**Page text**
========

Do we really need another Jurassic Park movie?
The group chat discusses the newest installment in the franchise, Jurassic World: Rebirth

Another summer comes and another Jurassic Park movie comes out. This installment, Jurassic World: Rebirth, follows Zora Bennett (Scarlett Johansson) as she leads a covert team (Jonathan Bailey, Mahershala Ali) to collect dinosaur blood for a new miracle drug.
But do we need another dinosaur summer blockbuster film? Today on Commotion, guest host Rad Simonpillai sits down with film critics Alison Willmore, Jackson Weaver and Rachel Ho to review Jurassic World: Rebirth.
We've included some highlights below, edited for length and clarity. For the full discussion including reviews of Sorry, Baby and Heads of State, listen and follow Commotion with Elamin Abdelmahmoud on your favourite podcast player.
Rad: Alison, this is the fourth in the Jurassic World series, and then, of course, the seventh in this franchise that began 32 years ago with Jurassic Park. Does this installment justify its existence?
Alison: I feel like several of these Jurassic Worlds have had trouble justifying their existence, except that they've all made over a billion dollars, which I guess is the actual justification from a most basic standpoint.
A constant drumbeat in Jurassic World is that people just get bored of dinosaurs easily. You know, they have to keep coming up with mutant dinosaurs to please these fickle audiences…. But it's funny that this movie actually, I think, achieves being boring. You've done it, you have finally fulfilled the prophecy. I'm such a sucker for dinosaur action. I'm, like, "Is it going to eat that guy? It ate that guy!" But in this movie, it just really struggles to come up with a reason why ScarJo and her team will have to go. It's like a video game quest, for "reasons" we need to sample blood from a big flying dinosaur and a swimming dinosaur and all. It feels like [the film] itself is frustrated with having to come up with new scenarios, while also hitting the beats we expect from a Jurassic movie. So I think it'll probably make a lot of money anyway because people are also suckers for dino action, like me. But it is the least motivated of all of these movies that I've seen so far.
Rad: Jackson, you have a cast here, Oscar winners, very celebrated actors. Do they elevate this from being the typical Hollywood sequel slot?
Jackson: They definitely elevate it. But they elevate it from garbage to garbage with a bow on it — really that's as best as I can say. Because we do have one of the best actors, I think, in this movie, or best characters in this movie, played by David Iacono. He plays Xavier, the lazy layabout, Pete Davidson-type character. The actor himself does such a good job of making him interesting to watch, but the writing fails him at every turn. And it fails all of the actors, because Mahershala Ali kind of does the same thing.

========

**Short exercise a**
Transcribe part of the Jurassic World review: begin at the words "We've included some" and stop after "most basic standpoint.".
The text and the records that follow it were taken from different sources.

**Stored data**
========

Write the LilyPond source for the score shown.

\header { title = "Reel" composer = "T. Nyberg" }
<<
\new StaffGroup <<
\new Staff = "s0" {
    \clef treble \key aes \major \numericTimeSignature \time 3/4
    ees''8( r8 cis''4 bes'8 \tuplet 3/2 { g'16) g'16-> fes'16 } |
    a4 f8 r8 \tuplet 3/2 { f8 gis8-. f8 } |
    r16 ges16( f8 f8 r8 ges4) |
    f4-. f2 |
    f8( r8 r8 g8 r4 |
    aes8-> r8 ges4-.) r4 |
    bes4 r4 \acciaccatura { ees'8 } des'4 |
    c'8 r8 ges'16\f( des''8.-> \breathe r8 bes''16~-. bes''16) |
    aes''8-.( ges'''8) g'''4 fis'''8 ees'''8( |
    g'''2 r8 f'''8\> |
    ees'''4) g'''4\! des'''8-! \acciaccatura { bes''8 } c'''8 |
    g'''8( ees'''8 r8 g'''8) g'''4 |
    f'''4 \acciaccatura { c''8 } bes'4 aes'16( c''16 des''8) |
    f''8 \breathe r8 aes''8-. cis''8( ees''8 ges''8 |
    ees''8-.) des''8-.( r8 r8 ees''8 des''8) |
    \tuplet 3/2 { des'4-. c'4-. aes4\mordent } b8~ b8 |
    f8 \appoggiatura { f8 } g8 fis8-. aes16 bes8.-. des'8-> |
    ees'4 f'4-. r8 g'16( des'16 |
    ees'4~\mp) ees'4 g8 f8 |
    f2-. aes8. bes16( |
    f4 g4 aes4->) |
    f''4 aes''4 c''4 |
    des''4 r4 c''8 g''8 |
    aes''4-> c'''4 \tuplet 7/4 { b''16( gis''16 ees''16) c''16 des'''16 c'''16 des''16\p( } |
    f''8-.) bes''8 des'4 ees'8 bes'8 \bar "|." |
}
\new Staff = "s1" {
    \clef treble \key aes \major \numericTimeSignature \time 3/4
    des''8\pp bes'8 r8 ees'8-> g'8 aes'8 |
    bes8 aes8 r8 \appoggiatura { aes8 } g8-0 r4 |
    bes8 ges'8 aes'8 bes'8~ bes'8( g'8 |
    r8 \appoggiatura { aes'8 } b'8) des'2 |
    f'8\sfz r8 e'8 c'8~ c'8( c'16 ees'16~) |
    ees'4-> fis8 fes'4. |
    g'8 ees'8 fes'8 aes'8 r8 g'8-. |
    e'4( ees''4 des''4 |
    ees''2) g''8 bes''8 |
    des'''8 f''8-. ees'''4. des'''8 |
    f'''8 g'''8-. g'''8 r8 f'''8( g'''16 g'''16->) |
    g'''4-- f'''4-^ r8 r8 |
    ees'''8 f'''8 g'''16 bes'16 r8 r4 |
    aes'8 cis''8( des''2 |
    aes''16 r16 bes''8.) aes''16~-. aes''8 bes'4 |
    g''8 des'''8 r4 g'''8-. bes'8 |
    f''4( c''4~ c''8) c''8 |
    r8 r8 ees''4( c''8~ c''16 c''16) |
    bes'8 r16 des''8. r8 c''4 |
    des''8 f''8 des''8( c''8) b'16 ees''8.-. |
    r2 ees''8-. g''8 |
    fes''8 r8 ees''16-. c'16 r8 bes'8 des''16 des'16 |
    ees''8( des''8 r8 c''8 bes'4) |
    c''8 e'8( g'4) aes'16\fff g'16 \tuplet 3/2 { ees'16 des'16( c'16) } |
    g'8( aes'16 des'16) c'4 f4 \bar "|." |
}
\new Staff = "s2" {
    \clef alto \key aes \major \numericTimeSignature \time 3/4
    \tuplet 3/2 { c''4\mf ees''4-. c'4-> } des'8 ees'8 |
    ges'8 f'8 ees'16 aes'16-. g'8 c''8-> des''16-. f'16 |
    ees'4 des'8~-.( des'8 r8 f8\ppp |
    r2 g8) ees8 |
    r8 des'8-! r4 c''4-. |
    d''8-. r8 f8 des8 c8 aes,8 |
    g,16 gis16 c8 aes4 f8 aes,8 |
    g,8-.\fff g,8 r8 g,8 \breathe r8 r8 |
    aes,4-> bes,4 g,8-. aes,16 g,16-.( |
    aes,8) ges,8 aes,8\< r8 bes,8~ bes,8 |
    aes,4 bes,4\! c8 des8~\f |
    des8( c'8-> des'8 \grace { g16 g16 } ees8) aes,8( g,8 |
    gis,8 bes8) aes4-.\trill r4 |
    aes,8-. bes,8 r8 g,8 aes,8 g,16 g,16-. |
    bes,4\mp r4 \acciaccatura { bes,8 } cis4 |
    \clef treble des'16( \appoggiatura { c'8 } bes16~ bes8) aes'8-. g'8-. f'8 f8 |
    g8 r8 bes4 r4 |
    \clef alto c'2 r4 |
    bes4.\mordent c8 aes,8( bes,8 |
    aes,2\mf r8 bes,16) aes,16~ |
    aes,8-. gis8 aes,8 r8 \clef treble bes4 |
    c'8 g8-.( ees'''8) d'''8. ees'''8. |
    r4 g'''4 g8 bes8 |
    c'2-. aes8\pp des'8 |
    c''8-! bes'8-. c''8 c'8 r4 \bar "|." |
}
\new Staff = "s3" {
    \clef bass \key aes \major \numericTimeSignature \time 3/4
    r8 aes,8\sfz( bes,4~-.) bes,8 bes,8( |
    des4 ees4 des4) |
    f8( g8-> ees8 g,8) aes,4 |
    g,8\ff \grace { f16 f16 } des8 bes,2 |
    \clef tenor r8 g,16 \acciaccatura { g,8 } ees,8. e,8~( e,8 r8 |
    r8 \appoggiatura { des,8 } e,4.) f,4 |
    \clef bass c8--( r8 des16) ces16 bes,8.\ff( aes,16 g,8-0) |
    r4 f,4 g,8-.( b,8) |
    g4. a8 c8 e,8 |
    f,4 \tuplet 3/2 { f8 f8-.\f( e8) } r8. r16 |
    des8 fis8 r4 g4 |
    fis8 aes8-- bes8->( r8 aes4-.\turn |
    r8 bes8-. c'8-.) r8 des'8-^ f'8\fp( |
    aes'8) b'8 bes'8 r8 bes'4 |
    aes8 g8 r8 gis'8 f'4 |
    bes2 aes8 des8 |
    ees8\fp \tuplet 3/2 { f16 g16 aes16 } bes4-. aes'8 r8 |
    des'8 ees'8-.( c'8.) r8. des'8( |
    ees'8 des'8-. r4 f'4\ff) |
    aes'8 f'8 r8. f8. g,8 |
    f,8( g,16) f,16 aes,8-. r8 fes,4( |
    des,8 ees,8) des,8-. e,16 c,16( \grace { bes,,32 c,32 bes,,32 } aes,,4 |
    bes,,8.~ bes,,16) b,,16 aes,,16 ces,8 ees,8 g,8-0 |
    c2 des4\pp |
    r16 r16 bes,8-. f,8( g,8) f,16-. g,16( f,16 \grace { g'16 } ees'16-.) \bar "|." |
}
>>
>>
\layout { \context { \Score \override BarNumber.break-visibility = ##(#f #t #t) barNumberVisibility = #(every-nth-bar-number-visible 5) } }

========

**Short exercise b**
Find each line of the records containing the string "tuplet" and copy those lines.

**Written reply a**
We've included some highlights below, edited for length and clarity. For the full discussion including reviews of Sorry, Baby and Heads of State, listen and follow Commotion with Elamin Abdelmahmoud on your favourite podcast player.
Rad: Alison, this is the fourth in the Jurassic World series, and then, of course, the seventh in this franchise that began 32 years ago with Jurassic Park. Does this installment justify its existence?
Alison: I feel like several of these Jurassic Worlds have had trouble justifying their existence, except that they've all made over a billion dollars, which I guess is the actual justification from a most basic standpoint.

**Written reply b**
    ees''8( r8 cis''4 bes'8 \tuplet 3/2 { g'16) g'16-> fes'16 } |
    a4 f8 r8 \tuplet 3/2 { f8 gis8-. f8 } |
    \tuplet 3/2 { des'4-. c'4-. aes4\mordent } b8~ b8 |
    aes''4-> c'''4 \tuplet 7/4 { b''16( gis''16 ees''16) c''16 des'''16 c'''16 des''16\p( } |
    c''8 e'8( g'4) aes'16\fff g'16 \tuplet 3/2 { ees'16 des'16( c'16) } |
    \tuplet 3/2 { c''4\mf ees''4-. c'4-> } des'8 ees'8 |
    f,4 \tuplet 3/2 { f8 f8-.\f( e8) } r8. r16 |
    ees8\fp \tuplet 3/2 { f16 g16 aes16 } bes4-. aes'8 r8 |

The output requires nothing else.